Lito escuchaba haciendo esfuerzo para no soltar la carcajada. Quién entre San Juan y Mendoza, conoce los efectos desbastadores del viento cuando azotar la región al principio de primavera.

─El asunto es que bajé a la recepción y le pregunté al conserje a que se debía este fenómeno; me contestó que “estaba zondeando en San Juan”. Estuve pensando que, si esto sucedía en dos provincias nada más, podría ver donde se formaba. Y decidí venirme para San Juan ayer mismo. Igual tendría que viajar. Busqué las cosas, saqué el auto de la cochera y me vine. No miré el reloj, pero calculo que serían alrededor de las tres de la tarde.

Pugliese lo escuchaba sin interrumpirlo para que terminara rápido; no obstante, seguía resultándole inaudito el esfuerzo y el asombro que el tipo tenía por algo que era una parte del clima, y molesto, por cierto.

─Cuando llegué, estaba insoportable que se veía todo opaco: calor, viento, tierra en la atmósfera. Nada de humedad, por supuesto.

Entré a una estación de servicio para rellenar el tanque. Mientras me cargaba combustible, le pregunté al playero de donde podía venir el viento. El tipo me miró desconcertado –Lito imaginó que el empleado debió reconocer inmediatamente que era de Buenos Aires; y no solo por el acento, también porque en San Juan, a las seis de la tarde y soplando viento Zonda, solo un porteño podía preguntar semejante ridiculez. Me dijo que “el viento venía de las montañas”. Le pregunté hacia dónde estaba la cordillera y me mandó a una quebrada –justamente llamada quebrada del Zonda-, a unos veinte kilómetros de la ciudad. Y fui también.

─¿Fuiste a Zonda un miércoles a la tarde con semejante viento! –la pregunta, más que a Martín, era para sí mismo, y convencerse de lo que escuchaba-. ¡Vos sos loco!

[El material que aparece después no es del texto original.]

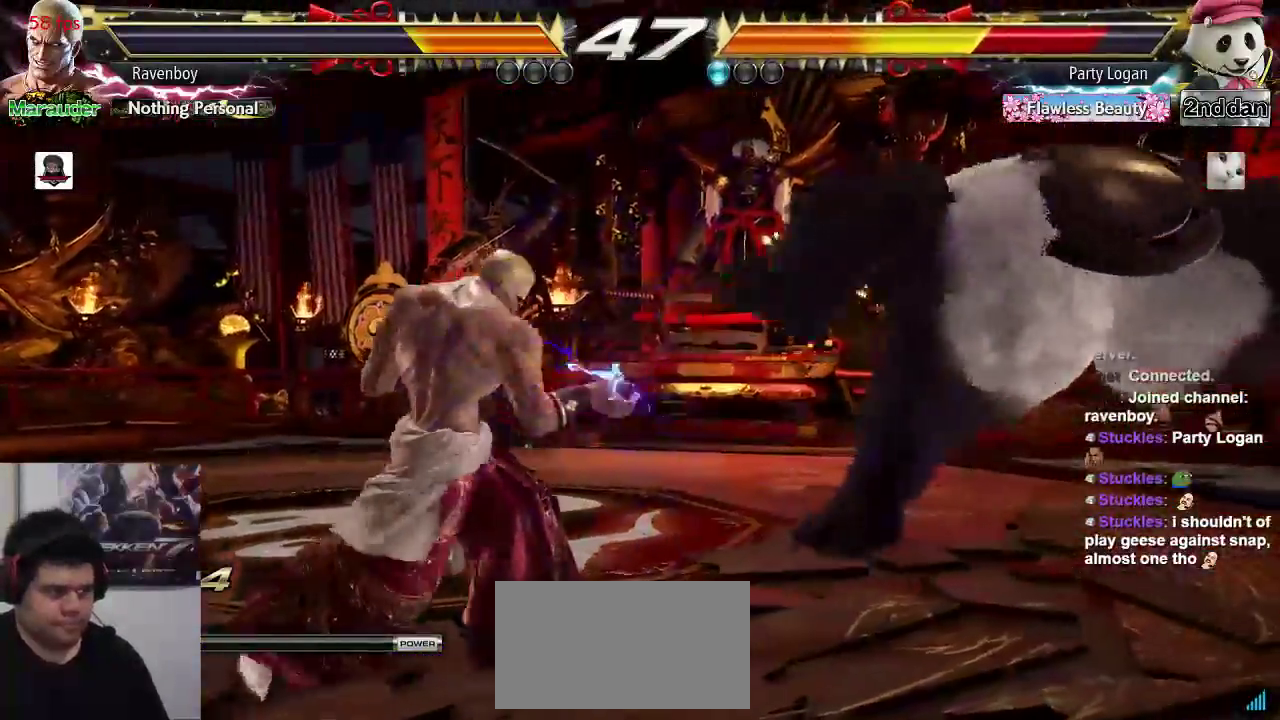
{"buttons": [], "left_stick": "right", "events": [[333, "TRIANGLE", "down"], [400, "TRIANGLE", "up"], [500, "left_stick", "right"]]}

─No sé, viejo. Pero cuando bajé a ese lugar, después y vi los árboles zamarreándose, el viento gritando por entre los montes, en medio de la soledad –porque en el parque no había nadie más que yo-, sentí que estaba en el ombligo del mundo. Jamás tuve una experiencia igual.


Cuando Martín se fue, Lito quedó ordenando documentos para el banco. Mientras lo hacía, pensaba que quizá muchos tengan sus cuerpos encerrados dentro de la gran ciudad, pero la imaginación trascendiendo el espacio-tiempo.